Dieren van A tot Z
Iedereen, jong of oud, heeft wel een lievelingsdier of in ieder geval een voorkeur voor een bepaalde diersoort. Veel huishoudens hebben ook huisdieren of het nu een kat of een hond is en zelfs een slang of vogelspin. Het mag duidelijk zijn dat de mens eigenlijk zijn leven niet kan voorstellen zonder dieren. Toch zullen er ook nog dieren op deze planeet leven waarvan je wellicht nog nooit hebt gehoord.
Algemene informatie
Wanneer we meer willen weten van een bepaald dier, dan stellen we altijd de standaard vragen, zoals:
- Tot welke diersoort behoort het dier
- Hoe oud het dier worden?
- Waar komt het dier oorspronkelijk vandaan?
- In welk soort landschap leeft het dier?
- Wat eet het dier? Vlees of planten of misschien allebei?

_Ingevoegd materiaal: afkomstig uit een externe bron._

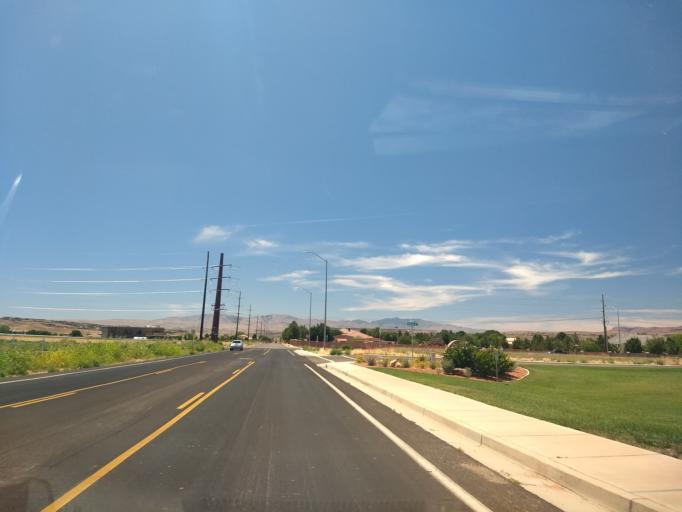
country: US
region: Utah
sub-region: Washington County
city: Washington
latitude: 37.0890
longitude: -113.4983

Met behulp van deze vragen laten we ons een algemeen beeld vormen van een bepaald dier.
Voedsel en onderkomen
Eén van de basisvragen over een dier (vooral wanneer het een huisdier betreft) is wat het eet. In het dierenrijk zijn er dieren die alleen fruit of groenten eten of die alleen vlees eten en sommigen eten allebei (net als de mens). Hoe een dier aan het voedsel komt is afhankelijk van zijn omgeving en wat het eet; de ene moet op prooi jagen en de ander zoekt weer stad en land af naar een lekker hapje. Omdat een enkel dier ook aan winterslaap doet of tijdens de winter niet naar buiten kan, verzamelen ze voedsel voordat de winter begint of eten ze zich lekker vol. In hun onderkomen maken ze dan een voorraadje eten aan. Het onderkomen van een dier kan in een hol in de grond zijn tot een hol in een boom helemaal bovenaan. Het onderkomen wordt het meest gebruikt om te slapen omdat er overdag veelal naar voedsel wordt gezocht.
Kenmerken van het lichaam
De kenmerken van het lichaam geven aan hoe een dier eruit ziet en wat de lichaamsbouw is. Dieren die in koude gebieden leven hebben bijvoorbeeld een extra dikke vacht (bij de ijsbeer) of een vetlaag op of onder hun huid (bij een pinguïn) om de kou te kunnen weerstaan. Dieren die in het water leven hebben vinnen of vliezen tussen hun (bredere) poten om zo goed onderwater te kunnen zwemmen. Het uiterlijk bij dieren kan vaak verschillen tussen een mannetje en vrouwtje. Bij vogels is het zo dat een mannetje er vaak kleurrijker uitziet dan een vrouwtje. Dieren die vooral 's nachts leven en overdag slapen kunnen in het donker zien en hun ogen zien er dan vaak ook anders uit. Zo heeft elk dier zijn eigen kenmerken dat ze zo speciaal maakt.
Voortplanting
De meeste dieren planten zich voort in de lente. Er worden dan nesten of holen gebouwd en hiervoor materialen uit de natuur verzameld. Sommige dieren baren levende jongen, anderen leggen eieren. Een enkele vogel legt zelfs een ei in het nest van de ander en voedt zijn jong dus niet zelf op. Wanneer een vogel het nest uit kan vliegen dan is het vaak op zichzelf aangewezen, maar bij andere diersoorten blijven de jongen weer veel langer bij de vader of moeder, soms zelfs hun hele verdere leven. Bij de meeste diersoorten blijft het jong bij de moeder en niet bij de vader, deze verlaat de jongen/moeder nadat het broedseizoen voorbij is. Hoeveel jongen of eieren geworpen of gelegd worden is bij elk dier verschillend, maar vaak zijn het er wel meer dan één en bij amfibieën zijn het er zelfs duizenden.